*** Begin section ***

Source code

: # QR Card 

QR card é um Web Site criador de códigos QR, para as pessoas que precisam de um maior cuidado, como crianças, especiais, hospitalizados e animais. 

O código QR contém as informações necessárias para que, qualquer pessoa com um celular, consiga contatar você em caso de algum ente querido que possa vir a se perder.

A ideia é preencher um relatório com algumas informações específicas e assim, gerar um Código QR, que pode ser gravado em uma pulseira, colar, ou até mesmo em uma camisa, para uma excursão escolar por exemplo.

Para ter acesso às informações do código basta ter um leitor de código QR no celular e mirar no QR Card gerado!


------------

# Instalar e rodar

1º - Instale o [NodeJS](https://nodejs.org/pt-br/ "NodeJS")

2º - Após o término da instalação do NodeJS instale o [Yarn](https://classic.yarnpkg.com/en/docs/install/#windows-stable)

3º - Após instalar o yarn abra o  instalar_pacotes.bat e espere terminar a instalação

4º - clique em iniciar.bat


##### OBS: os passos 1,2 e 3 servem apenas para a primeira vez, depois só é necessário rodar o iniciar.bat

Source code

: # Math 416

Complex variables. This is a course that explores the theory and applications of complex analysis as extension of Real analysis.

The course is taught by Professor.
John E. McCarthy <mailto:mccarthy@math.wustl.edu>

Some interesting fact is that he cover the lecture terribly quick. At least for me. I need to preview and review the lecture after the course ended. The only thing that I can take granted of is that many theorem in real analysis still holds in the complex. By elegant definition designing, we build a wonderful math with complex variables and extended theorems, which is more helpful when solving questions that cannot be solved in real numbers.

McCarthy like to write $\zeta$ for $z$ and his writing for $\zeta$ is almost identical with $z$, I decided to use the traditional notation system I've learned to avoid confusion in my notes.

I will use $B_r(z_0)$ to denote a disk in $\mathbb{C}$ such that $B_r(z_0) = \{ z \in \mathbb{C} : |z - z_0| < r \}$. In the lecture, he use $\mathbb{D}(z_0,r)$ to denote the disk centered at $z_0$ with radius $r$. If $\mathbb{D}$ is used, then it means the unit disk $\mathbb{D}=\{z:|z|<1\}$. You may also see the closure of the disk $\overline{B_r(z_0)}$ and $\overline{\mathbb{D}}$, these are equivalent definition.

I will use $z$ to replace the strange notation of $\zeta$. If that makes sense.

*** End section ***

▶ [Exercise objective]: A faithful, word-for-word copy of the data is the expected answer.

▶ [Solution to this problem]:
Source code

: # QR Card 

QR card é um Web Site criador de códigos QR, para as pessoas que precisam de um maior cuidado, como crianças, especiais, hospitalizados e animais. 

O código QR contém as informações necessárias para que, qualquer pessoa com um celular, consiga contatar você em caso de algum ente querido que possa vir a se perder.

A ideia é preencher um relatório com algumas informações específicas e assim, gerar um Código QR, que pode ser gravado em uma pulseira, colar, ou até mesmo em uma camisa, para uma excursão escolar por exemplo.

Para ter acesso às informações do código basta ter um leitor de código QR no celular e mirar no QR Card gerado!


------------

# Instalar e rodar

1º - Instale o [NodeJS](https://nodejs.org/pt-br/ "NodeJS")

2º - Após o término da instalação do NodeJS instale o [Yarn](https://classic.yarnpkg.com/en/docs/install/#windows-stable)

3º - Após instalar o yarn abra o  instalar_pacotes.bat e espere terminar a instalação

4º - clique em iniciar.bat


##### OBS: os passos 1,2 e 3 servem apenas para a primeira vez, depois só é necessário rodar o iniciar.bat

Source code

: # Math 416

Complex variables. This is a course that explores the theory and applications of complex analysis as extension of Real analysis.

The course is taught by Professor.
John E. McCarthy <mailto:mccarthy@math.wustl.edu>

Some interesting fact is that he cover the lecture terribly quick. At least for me. I need to preview and review the lecture after the course ended. The only thing that I can take granted of is that many theorem in real analysis still holds in the complex. By elegant definition designing, we build a wonderful math with complex variables and extended theorems, which is more helpful when solving questions that cannot be solved in real numbers.

McCarthy like to write $\zeta$ for $z$ and his writing for $\zeta$ is almost identical with $z$, I decided to use the traditional notation system I've learned to avoid confusion in my notes.

I will use $B_r(z_0)$ to denote a disk in $\mathbb{C}$ such that $B_r(z_0) = \{ z \in \mathbb{C} : |z - z_0| < r \}$. In the lecture, he use $\mathbb{D}(z_0,r)$ to denote the disk centered at $z_0$ with radius $r$. If $\mathbb{D}$ is used, then it means the unit disk $\mathbb{D}=\{z:|z|<1\}$. You may also see the closure of the disk $\overline{B_r(z_0)}$ and $\overline{\mathbb{D}}$, these are equivalent definition.

I will use $z$ to replace the strange notation of $\zeta$. If that makes sense.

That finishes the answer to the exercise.